Niece fleeced her great-aunt, 84, out of £175k to fund lavish lifestyle and showed off foreign holidays and shopping sprees on Facebook

Niece fleeced her great-aunt, 84, out of £175k to fund lavish lifestyle and showed off foreign holidays and shopping sprees on Facebook

January 22, 2019

Stephanie Colasanti, 31, spent £175,000 of Glenda Bennett’s money on holidays, shopping sprees, a car and funding her drug use.


A  judge told selfish Colasanti she used the 84-year-old's bank account “as your own piggy bank” after her relative had inherited almost half a million pounds.

When the elderly woman’s money ran out, she asked Colasanti, of Wanborough, Swindon, Wiltshire, if she could move into the flat she had bought and given her great niece a half share in.

But after Colasanti refused, Ms Bennett tried to take her own life.

Colasanti, who pleaded not guilty, was convicted of two counts of fraud following a trial last year and even now claims her victim “framed her”.

HER PERSONAL PIGGY BANK

The jury heard how after Ms Bennett had come into £473,000 she showered gifts on her great niece.

But unknown to her partially deaf great aunt the defendant started to use her telephone banking to fund her lifestyle.

And she also claimed she was spending huge sums renovating the flat and on Open University fees when in reality she was keeping the cash for herself.

Between 2015 and 2018 she enjoyed trips to India, Egypt, Greece, Kenya, Cape Verde and Ibiza.

Colasanti posted a string of photos of her globetrotting on Facebook.

I consider you manipulative

When the octogenarian found her bank accounts had been cleaned out she initially thought she had been the victim of fraud.

But when the finger pointed at Colasanti the defendant tried to persuade the doting aunt she was mistaken by playing on her emotions.

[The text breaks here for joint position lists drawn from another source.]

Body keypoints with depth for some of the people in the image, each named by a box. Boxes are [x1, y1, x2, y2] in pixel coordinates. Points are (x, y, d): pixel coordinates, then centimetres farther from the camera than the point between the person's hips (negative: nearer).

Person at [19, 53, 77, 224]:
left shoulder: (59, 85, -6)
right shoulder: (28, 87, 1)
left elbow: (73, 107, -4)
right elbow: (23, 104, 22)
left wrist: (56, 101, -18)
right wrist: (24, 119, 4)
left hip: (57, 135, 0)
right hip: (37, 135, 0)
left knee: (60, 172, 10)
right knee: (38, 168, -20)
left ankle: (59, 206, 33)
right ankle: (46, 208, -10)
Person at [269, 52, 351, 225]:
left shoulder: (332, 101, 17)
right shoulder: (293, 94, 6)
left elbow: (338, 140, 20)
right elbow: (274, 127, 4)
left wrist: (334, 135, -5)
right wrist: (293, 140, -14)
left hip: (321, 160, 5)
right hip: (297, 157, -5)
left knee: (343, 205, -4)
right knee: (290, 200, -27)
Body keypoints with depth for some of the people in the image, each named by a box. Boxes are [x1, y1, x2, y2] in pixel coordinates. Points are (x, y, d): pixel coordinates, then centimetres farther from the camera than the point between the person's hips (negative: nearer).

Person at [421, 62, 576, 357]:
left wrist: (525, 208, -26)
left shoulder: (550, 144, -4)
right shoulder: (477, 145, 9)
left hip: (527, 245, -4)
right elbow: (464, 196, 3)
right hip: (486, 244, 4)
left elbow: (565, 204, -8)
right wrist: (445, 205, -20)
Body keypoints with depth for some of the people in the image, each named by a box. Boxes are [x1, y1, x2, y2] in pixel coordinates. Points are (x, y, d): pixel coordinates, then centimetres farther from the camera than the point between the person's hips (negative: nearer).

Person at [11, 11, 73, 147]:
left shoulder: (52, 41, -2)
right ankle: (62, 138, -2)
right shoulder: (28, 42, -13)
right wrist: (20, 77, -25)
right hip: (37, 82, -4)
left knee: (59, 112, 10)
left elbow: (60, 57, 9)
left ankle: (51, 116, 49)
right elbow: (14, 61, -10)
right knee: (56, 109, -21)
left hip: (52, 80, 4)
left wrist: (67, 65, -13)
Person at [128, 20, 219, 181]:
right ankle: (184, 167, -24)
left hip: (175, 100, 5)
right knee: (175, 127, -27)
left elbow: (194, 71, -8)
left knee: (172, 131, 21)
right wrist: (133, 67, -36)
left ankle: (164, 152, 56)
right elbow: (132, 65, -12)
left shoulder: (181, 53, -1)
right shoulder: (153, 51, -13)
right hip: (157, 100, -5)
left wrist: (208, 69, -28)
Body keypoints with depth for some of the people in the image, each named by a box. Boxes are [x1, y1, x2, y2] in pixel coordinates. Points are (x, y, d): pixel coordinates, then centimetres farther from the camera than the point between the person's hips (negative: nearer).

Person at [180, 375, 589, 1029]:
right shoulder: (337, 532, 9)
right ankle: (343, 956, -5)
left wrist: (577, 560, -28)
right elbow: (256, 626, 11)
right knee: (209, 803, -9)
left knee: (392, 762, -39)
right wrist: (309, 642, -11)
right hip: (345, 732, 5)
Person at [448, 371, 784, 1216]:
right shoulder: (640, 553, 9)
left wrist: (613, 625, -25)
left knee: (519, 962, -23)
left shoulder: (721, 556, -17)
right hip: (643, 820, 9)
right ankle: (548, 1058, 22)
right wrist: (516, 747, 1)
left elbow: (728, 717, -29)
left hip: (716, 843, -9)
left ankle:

She even phoned her and surreptitiously recorded the conversation, despite being warned off by police, in what the judge said “illustrates your conniving character”.

In her defence, Colasanti, who represented herself, said she was not guilty and sought to appeal.

Speaking from the dock she said she had suffered mental health problems and had issues in the past but had not done anything dishonest.

CONNIVING CHARACTER

Colasanti said: "I do not believe that in the event of a jury finding me guilty in something they didn't understand is fair, either.”

She claimed that all of her holidays were paid out of her wages as she worked hard in a 50-hour a week position.

Judge Jason Taylor QC said: "You received approximately £250,000, not all of that was fraudulently.

"Your great aunt was extremely generous with you and gifted you money.

“That generosity was not enough for you.”

NO COMPASSION

In 2015 she received £74,000, just over £144,000 a year later and just over £2,500 in 2017.

While sentencing her at Swindon Crown Court last week, the judge said the criminal standard was £175,000 and Colasanti only stopped the spending spree because “the money ran out”.

Judge Taylor said: "The level of compassion and empathy in the face of her undeserved generosity is staggering.”

He added that she hadn’t demonstrated any remorse and “regretted” having to face the court.

He said: "I consider you manipulative, self-centred, and somebody who has no regard for anybody but yourself.

"You are motivated solely by greed. What you did with the money had made Miss Bennett's latter years utterly miserable.

"You still deny it even telling the probation officer that your great aunt framed you.

"This case is particularly sad.

"You have broken hearts and divided a family and my sincere hope is that you will take time in custody to finally stop blaming others."